I’ve been thinking a lot about power fantasies lately. Ever since I listened to Brie Code give a talk about the future of game development, I’ve had this itch beneath my skin, this feeling of wrongness.
Along came #metoo and that feeling only got worse. And today I watched the movie “Vice” with Bruce Willis and Thomas Jane. I don’t know why. Maybe because I’m currently between Swedish debit cards and my Netflix ran out, or perhaps because I wanted a sci-fi like Gattaca to rock my world again.
Instead I got a weird cop movie about a place that uses clones as toys. Human beings reduced to toys. And it hit me again. The unease. The questions.
Vice is another Westworld. A place where people can live out their fantasies. It’s a no holds barred place where your fantasies come true.
It’s like the game “Society” in the movie “The Game” where bodies are made to do whatever the host want, or “Dollhouse”, where you can program your own toy for a few hours.
Power fantasies made flesh.

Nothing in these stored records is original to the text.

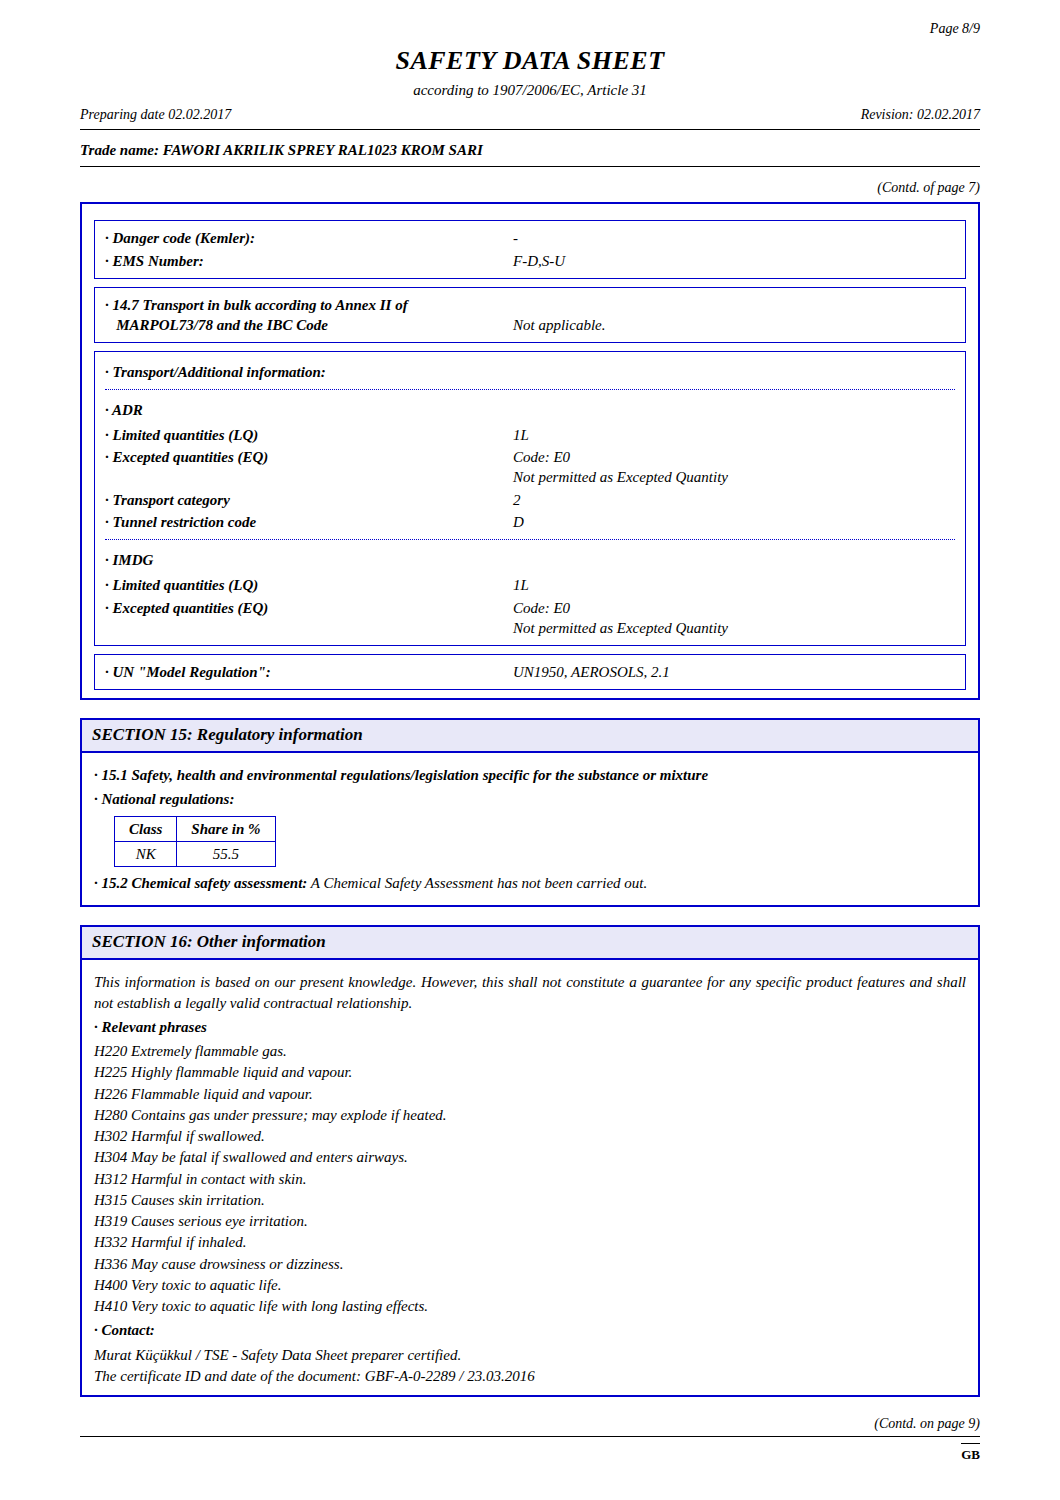Page 8/9
SAFETY DATA SHEET
according to 1907/2006/EC, Article 31
Preparing date 02.02.2017 Revision: 02.02.2017
Trade name: FAWORI AKRILIK SPREY RAL1023 KROM SARI
(Contd. of page 7)
· Danger code (Kemler):
-
· EMS Number:
F-D,S-U
· 14.7 Transport in bulk according to Annex II of
MARPOL73/78 and the IBC Code
Not applicable.
· Transport/Additional information:
· ADR
· Limited quantities (LQ)
1L
· Excepted quantities (EQ)
Code: E0
Not permitted as Excepted Quantity
· Transport category
2
· Tunnel restriction code
D
· IMDG
· Limited quantities (LQ)
1L
· Excepted quantities (EQ)
Code: E0
Not permitted as Excepted Quantity
· UN "Model Regulation":
UN1950, AEROSOLS, 2.1
SECTION 15: Regulatory information
· 15.1 Safety, health and environmental regulations/legislation specific for the substance or mixture
· National regulations:
| Class | Share in % |
| --- | --- |
| NK | 55.5 |
· 15.2 Chemical safety assessment: A Chemical Safety Assessment has not been carried out.
SECTION 16: Other information
This information is based on our present knowledge. However, this shall not constitute a guarantee for any specific product features and shall not establish a legally valid contractual relationship.
· Relevant phrases
H220 Extremely flammable gas.
H225 Highly flammable liquid and vapour.
H226 Flammable liquid and vapour.
H280 Contains gas under pressure; may explode if heated.
H302 Harmful if swallowed.
H304 May be fatal if swallowed and enters airways.
H312 Harmful in contact with skin.
H315 Causes skin irritation.
H319 Causes serious eye irritation.
H332 Harmful if inhaled.
H336 May cause drowsiness or dizziness.
H400 Very toxic to aquatic life.
H410 Very toxic to aquatic life with long lasting effects.
· Contact:
Murat Küçükkul / TSE - Safety Data Sheet preparer certified.
The certificate ID and date of the document: GBF-A-0-2289 / 23.03.2016
(Contd. on page 9)
GB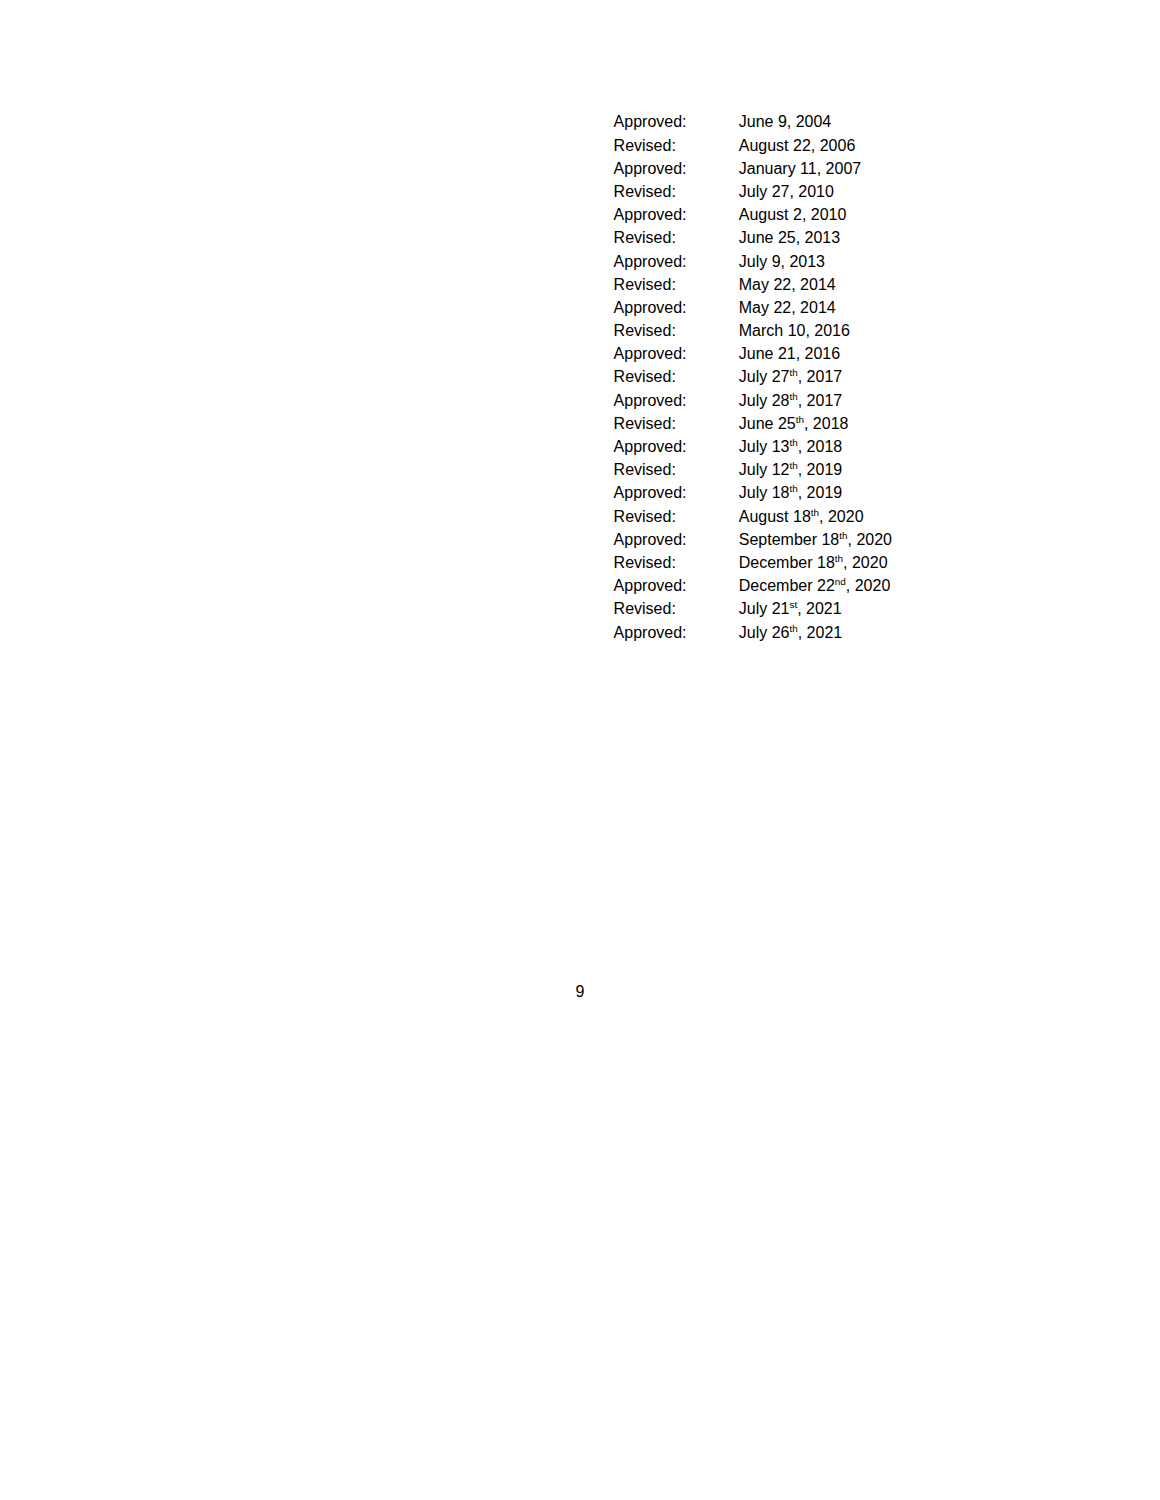| Approved: | June 9, 2004 |
| Revised: | August 22, 2006 |
| Approved: | January 11, 2007 |
| Revised: | July 27, 2010 |
| Approved: | August 2, 2010 |
| Revised: | June 25, 2013 |
| Approved: | July 9, 2013 |
| Revised: | May 22, 2014 |
| Approved: | May 22, 2014 |
| Revised: | March 10, 2016 |
| Approved: | June 21, 2016 |
| Revised: | July 27 th , 2017 |
| Approved: | July 28 th , 2017 |
| Revised: | June 25 th , 2018 |
| Approved: | July 13 th , 2018 |
| Revised: | July 12 th , 2019 |
| Approved: | July 18 th , 2019 |
| Revised: | August 18 th , 2020 |
| Approved: | September 18 th , 2020 |
| Revised: | December 18 th , 2020 |
| Approved: | December 22 nd , 2020 |
| Revised: | July 21 st , 2021 |
| Approved: | July 26 th , 2021 |
9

Fembots made human or human being made into fembots. Because this is what this is. Even in the most excellent movie “Strange Days”, the fantasies fulfuilled are invariably sexual or violent, invariably male.
In Vice, what prompts the whole movie is one of the clones getting murdered and then glitching, remembering not only her latest death, but all her deaths, brought to her by a gloating, smug and sadistic engineer.
Her memories are all about her own deaths, over and over again.
In “The Game” it’s sex. In “Strange Days” it’s violence and death. In all of them there is violence towards women. It seems as if the violence is the common denominator, be it sexual or not. This is what the (primarily) male scriptwriters have dreamt up when it comes to the ultimate male power fantasy. This is – according to them – what men want to do. Men having sex with women. Men having violent sex with women, or men killing women.
I don’t think I’ve seen one movie where wish fulfilment is part of the dystopian future where a part of the same wish fulfilment isn’t sex with or violence against women.
In some ways it’s the same in games. We allow the player to be violent against women as if it’s a natural thing, as if that’s the way it’s supposed to be. No wonder we live in a culture where women are harassed, used, sexualized.
Women as body parts, women as bodies, women as wish fulfilment, trophies, prizes. The power fantasies men have about women seem to be about domination. About having women bow to men.
But maybe (hopefully) I’m exaggerating. Maybe this is all part of the dystopias painted in teh movies that I’ve seen. Maybe not.
Maybe it’s time to allow for different power fantasies on screen? Regardless of which screen.
Fpr me, it’s impossinle to believe that what we see and play won’t affect us.
My question to upcoming game designers and storytellers will have to be “what are your stories going to be about?”. Will they perpetuate the idea that women are objects, or will they be about something else?